PROBLEM REQUIREMENTS — Copy every line of the data below that contains the word "view".

INFORMATION GIVEN —
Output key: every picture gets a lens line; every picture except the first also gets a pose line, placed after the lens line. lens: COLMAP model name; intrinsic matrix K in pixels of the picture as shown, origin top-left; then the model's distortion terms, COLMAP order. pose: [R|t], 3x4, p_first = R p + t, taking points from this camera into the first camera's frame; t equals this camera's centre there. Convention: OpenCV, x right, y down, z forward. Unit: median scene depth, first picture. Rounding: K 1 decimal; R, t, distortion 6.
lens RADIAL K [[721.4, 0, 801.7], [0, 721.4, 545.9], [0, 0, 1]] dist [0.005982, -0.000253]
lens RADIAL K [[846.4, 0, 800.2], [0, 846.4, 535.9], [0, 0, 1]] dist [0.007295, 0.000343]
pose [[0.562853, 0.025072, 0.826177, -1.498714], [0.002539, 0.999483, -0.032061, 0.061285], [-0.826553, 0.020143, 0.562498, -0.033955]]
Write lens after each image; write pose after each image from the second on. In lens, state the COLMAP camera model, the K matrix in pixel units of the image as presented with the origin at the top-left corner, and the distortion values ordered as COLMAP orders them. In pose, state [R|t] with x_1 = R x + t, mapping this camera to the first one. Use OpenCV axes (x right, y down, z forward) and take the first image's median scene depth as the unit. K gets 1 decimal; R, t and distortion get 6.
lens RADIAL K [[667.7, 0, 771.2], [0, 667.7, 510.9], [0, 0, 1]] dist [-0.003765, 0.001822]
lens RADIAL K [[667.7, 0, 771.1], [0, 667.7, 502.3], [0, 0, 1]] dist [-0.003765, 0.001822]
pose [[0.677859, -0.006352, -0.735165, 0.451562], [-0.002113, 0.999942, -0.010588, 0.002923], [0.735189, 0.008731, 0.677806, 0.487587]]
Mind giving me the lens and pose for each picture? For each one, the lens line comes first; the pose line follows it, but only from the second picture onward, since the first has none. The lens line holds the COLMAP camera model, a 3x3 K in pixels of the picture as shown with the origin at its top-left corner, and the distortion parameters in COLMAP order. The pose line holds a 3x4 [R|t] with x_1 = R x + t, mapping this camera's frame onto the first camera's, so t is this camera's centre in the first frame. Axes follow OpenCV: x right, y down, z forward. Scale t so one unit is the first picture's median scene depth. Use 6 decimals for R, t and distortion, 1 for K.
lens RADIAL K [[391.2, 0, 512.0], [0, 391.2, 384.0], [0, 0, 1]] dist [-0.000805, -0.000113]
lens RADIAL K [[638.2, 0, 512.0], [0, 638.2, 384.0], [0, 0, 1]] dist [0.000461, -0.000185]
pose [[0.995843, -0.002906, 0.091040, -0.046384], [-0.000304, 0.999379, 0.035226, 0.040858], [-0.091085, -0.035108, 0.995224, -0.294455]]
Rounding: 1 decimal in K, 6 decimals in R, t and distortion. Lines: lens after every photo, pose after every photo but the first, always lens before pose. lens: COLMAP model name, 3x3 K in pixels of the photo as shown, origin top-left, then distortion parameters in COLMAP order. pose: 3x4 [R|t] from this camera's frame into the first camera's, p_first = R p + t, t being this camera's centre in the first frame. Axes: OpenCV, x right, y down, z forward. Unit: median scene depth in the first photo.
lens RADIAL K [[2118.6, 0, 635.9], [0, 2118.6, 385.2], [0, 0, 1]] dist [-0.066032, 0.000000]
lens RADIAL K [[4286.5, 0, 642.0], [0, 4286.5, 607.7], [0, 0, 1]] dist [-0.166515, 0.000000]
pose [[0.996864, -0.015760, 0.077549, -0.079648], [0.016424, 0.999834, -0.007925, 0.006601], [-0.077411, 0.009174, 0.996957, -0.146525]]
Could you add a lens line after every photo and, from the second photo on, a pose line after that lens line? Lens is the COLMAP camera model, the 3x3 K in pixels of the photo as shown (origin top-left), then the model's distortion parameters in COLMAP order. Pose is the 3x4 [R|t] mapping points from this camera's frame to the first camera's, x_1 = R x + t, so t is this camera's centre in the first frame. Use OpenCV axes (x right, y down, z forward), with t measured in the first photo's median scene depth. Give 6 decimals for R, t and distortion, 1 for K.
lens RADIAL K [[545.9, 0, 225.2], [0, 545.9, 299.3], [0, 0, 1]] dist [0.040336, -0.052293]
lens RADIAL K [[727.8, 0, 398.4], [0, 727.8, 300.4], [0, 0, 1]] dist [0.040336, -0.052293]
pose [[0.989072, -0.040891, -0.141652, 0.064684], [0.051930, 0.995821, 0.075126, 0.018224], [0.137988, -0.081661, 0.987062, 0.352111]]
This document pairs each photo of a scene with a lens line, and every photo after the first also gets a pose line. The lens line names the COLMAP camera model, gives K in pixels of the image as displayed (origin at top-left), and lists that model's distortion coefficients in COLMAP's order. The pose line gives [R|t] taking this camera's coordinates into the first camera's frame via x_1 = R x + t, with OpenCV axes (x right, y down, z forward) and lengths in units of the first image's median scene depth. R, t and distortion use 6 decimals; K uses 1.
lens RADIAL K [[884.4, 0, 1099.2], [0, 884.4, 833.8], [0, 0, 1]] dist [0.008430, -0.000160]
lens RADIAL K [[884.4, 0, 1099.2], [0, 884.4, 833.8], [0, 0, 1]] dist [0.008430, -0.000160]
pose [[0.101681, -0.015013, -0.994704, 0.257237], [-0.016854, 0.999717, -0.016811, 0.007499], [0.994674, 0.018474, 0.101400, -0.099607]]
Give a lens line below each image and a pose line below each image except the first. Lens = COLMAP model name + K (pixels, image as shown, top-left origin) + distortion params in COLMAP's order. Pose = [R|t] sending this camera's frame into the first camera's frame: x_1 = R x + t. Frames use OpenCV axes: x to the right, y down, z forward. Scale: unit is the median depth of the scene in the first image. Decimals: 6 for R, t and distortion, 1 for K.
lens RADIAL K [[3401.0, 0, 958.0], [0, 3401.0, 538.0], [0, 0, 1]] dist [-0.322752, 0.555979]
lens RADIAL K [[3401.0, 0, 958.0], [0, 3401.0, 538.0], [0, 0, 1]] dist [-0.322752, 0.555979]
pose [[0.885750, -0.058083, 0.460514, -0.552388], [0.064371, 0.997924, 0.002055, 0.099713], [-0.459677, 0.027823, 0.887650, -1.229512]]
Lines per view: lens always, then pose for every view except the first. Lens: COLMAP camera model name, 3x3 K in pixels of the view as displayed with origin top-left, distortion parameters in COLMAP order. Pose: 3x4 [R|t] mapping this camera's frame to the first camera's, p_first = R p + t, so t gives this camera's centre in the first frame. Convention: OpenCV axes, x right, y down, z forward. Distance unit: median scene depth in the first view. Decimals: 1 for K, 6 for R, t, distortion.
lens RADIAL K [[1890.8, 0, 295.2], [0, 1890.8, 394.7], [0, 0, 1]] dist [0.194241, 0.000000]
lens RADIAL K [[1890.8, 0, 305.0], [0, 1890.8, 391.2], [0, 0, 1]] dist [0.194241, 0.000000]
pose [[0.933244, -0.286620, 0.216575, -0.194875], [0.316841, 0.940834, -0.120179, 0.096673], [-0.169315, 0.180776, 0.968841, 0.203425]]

RESULT FOR THIS EXERCISE —
Lines per view: lens always, then pose for every view except the first. Lens: COLMAP camera model name, 3x3 K in pixels of the view as displayed with origin top-left, distortion parameters in COLMAP order. Pose: 3x4 [R|t] mapping this camera's frame to the first camera's, p_first = R p + t, so t gives this camera's centre in the first frame. Convention: OpenCV axes, x right, y down, z forward. Distance unit: median scene depth in the first view. Decimals: 1 for K, 6 for R, t, distortion.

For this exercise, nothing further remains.